Page extract:
Start
The Federal Deposit Insurance Corporation (FDIC) released a final rule on December 15, 2020, concerning industrial banks and industrial loan companies (collectively, “ILCs”) and their parent companies (the “Final Rule”). The Final Rule, which takes effect on April 1, 2021, is an important development in the changing regulatory approach to ILCs and should be of interest to those fintech firms and others seeking to provide certain banking services without becoming bank holding companies.

New Regime for ILC Holding Companies Going Forward

ILCs are state-chartered insured depository institutions that are “banks” for purposes of the Federal Deposit Insurance Act (“FDI Act”) but not the Bank Holding Company Act (the “BHC Act”). As a result, ILC charters have been regarded as highly valuable: there are only 23 currently operating and they have been relatively difficult to establish or acquire, and their parent companies are not regulated and supervised as bank holding companies under the BHC Act.
End
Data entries
Start
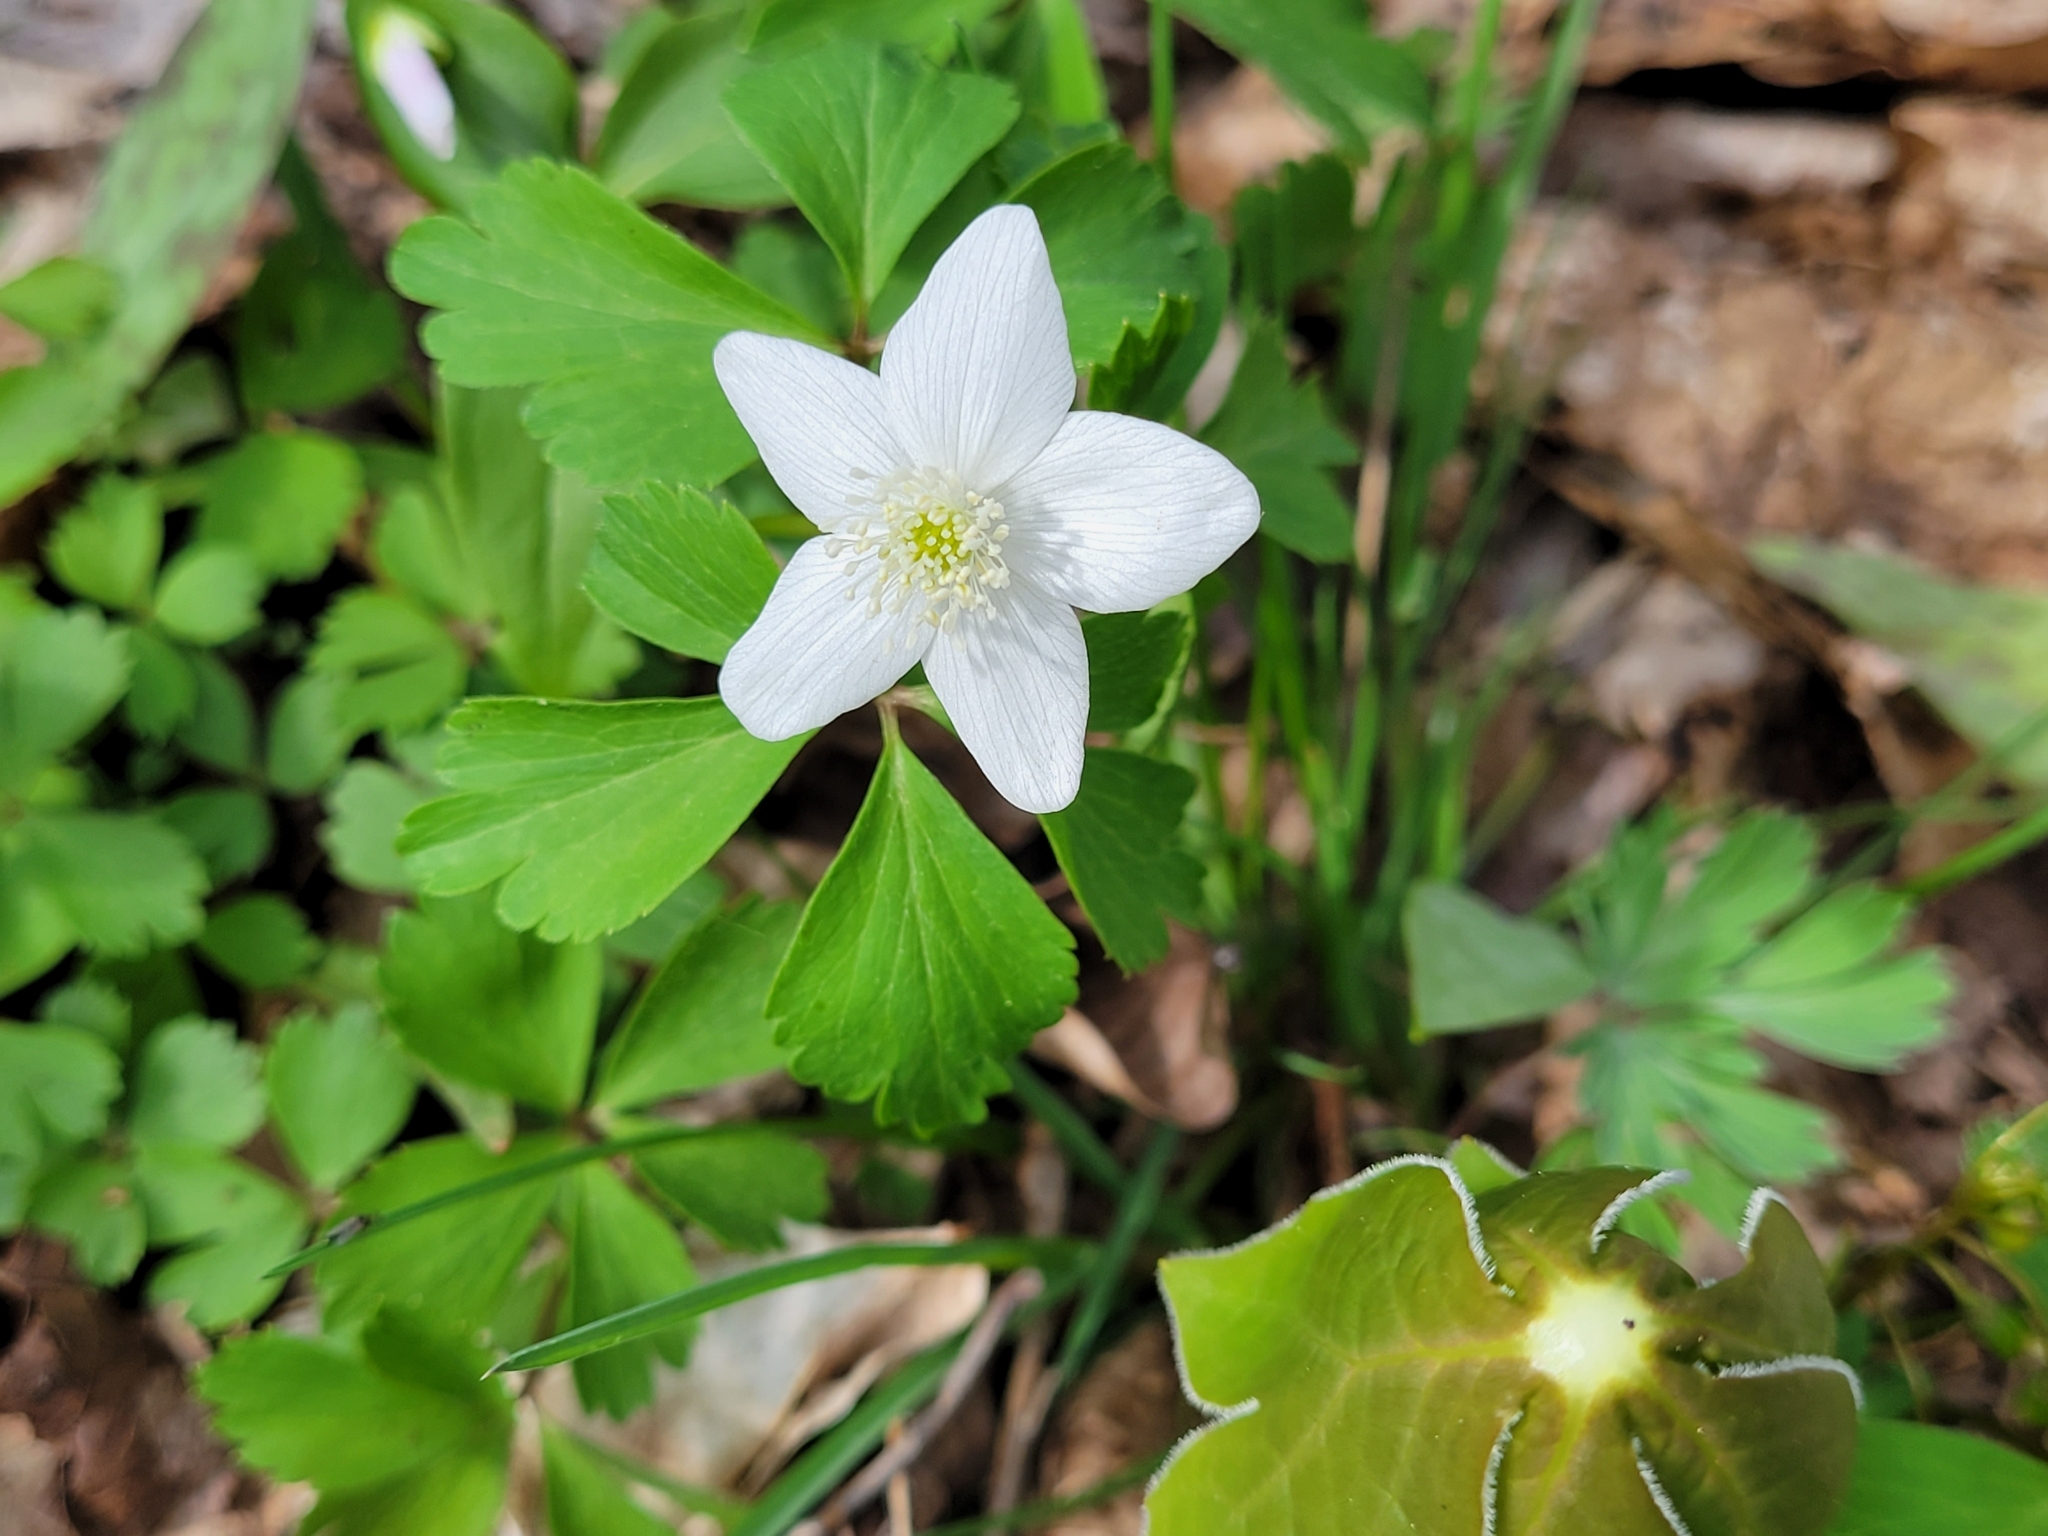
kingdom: Plantae
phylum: Tracheophyta
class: Magnoliopsida
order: Ranunculales
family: Ranunculaceae
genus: Anemone
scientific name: Anemone quinquefolia
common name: Wood anemone
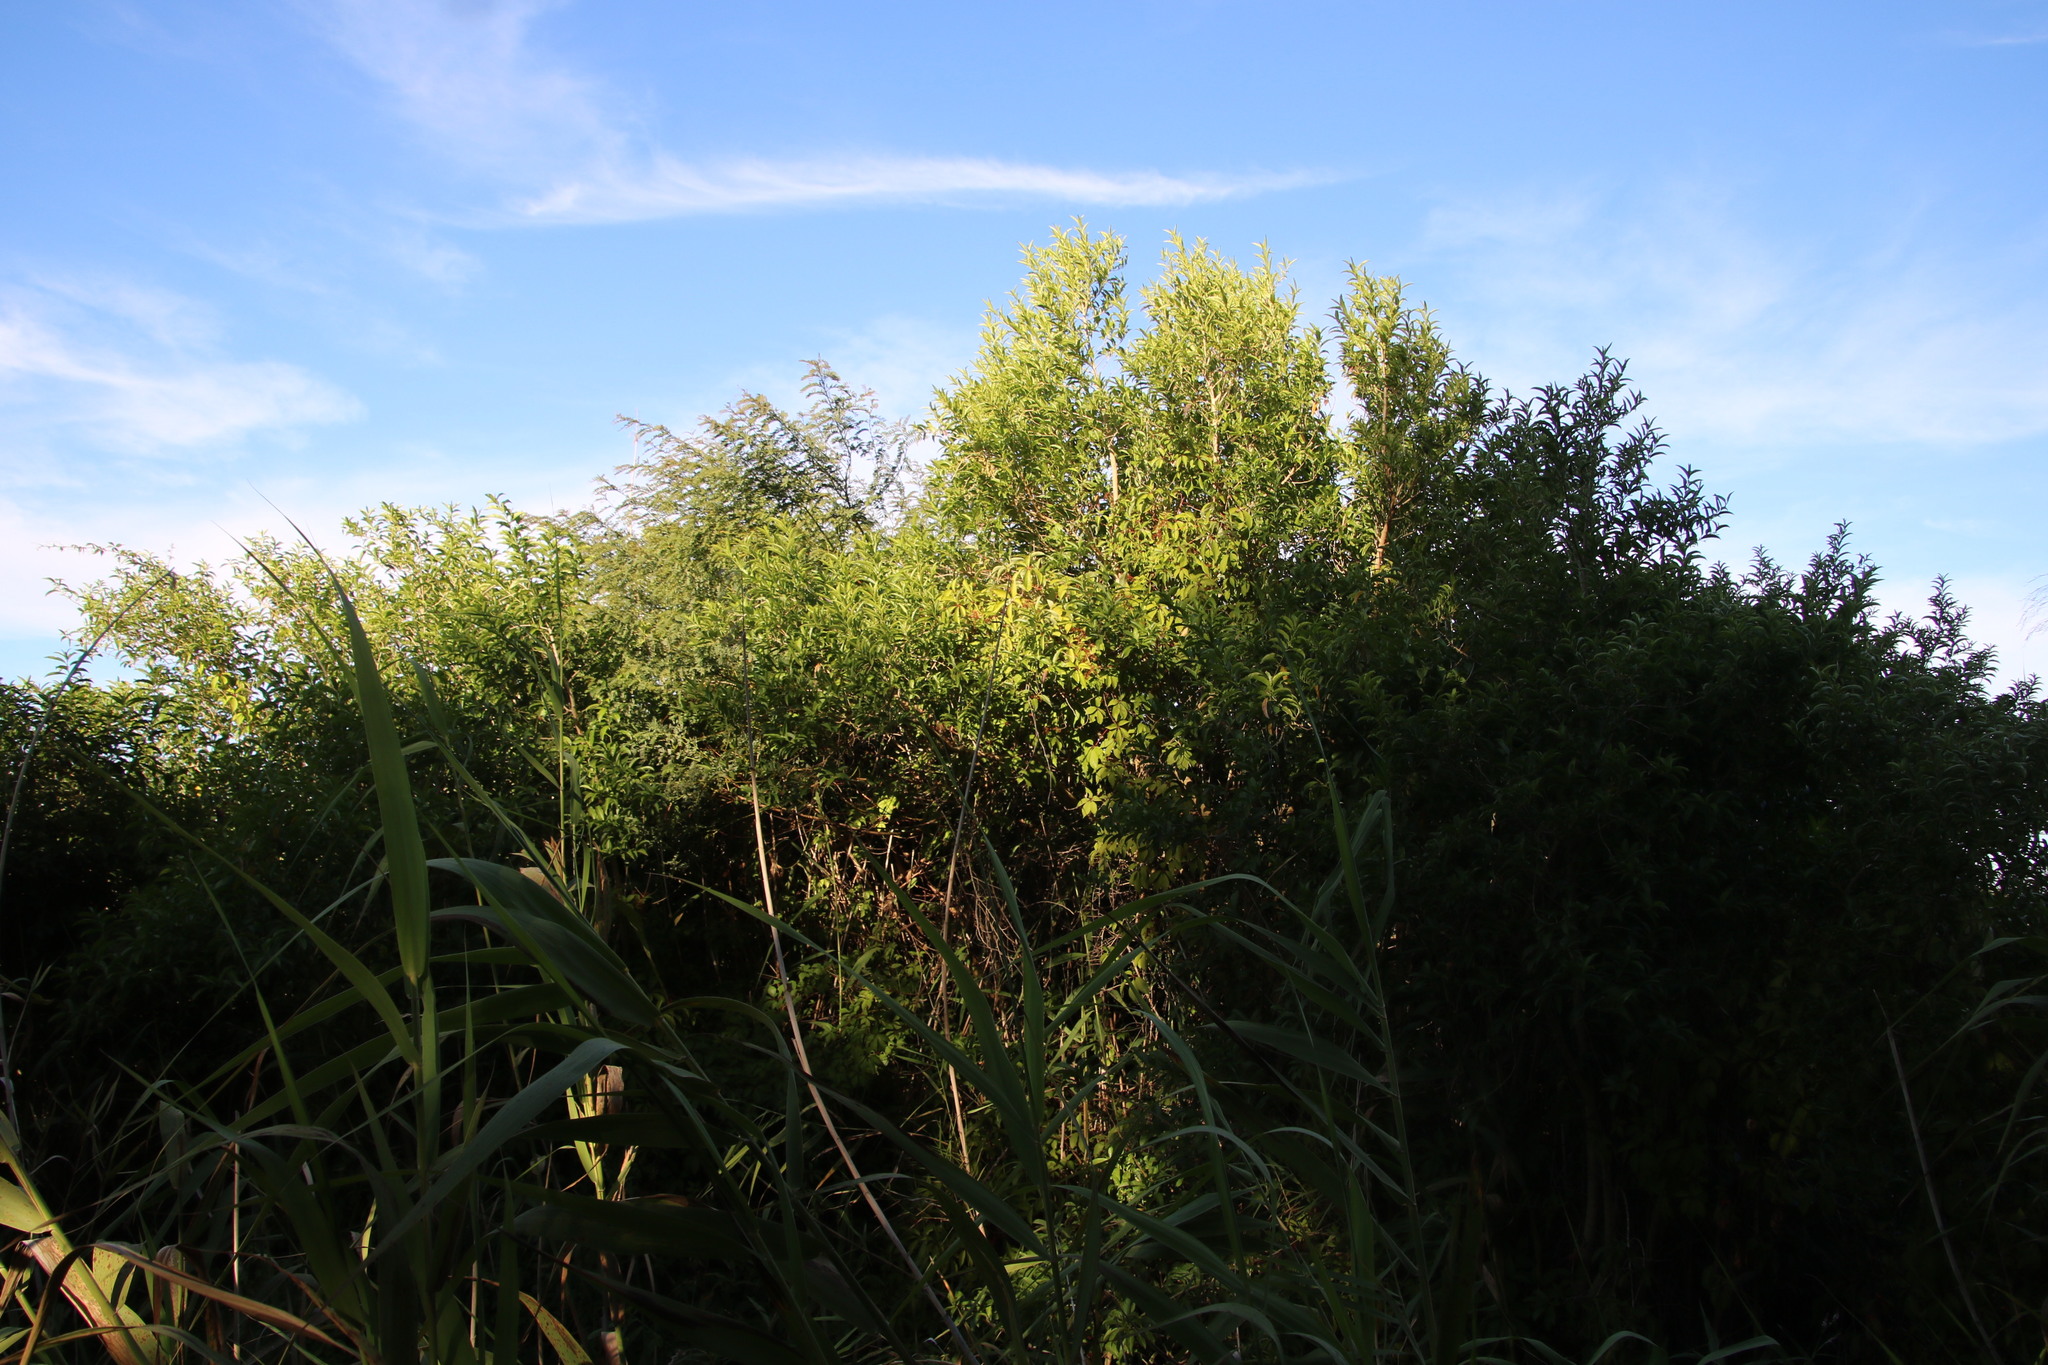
End
Tasks to carry out:
a: On what date does the Final Rule described in the page extract take effect?
b: Format every line of the natural history rows as a numbered list with no blank lines, leaving out the pictures.
The page extract and the natural history rows are unrelated material.

Responses to the exercise:
a: April 1, 2021

b:
1. kingdom: Plantae
2. phylum: Tracheophyta
3. class: Magnoliopsida
4. order: Ranunculales
5. family: Ranunculaceae
6. genus: Anemone
7. scientific name: Anemone quinquefolia
8. common name: Wood anemone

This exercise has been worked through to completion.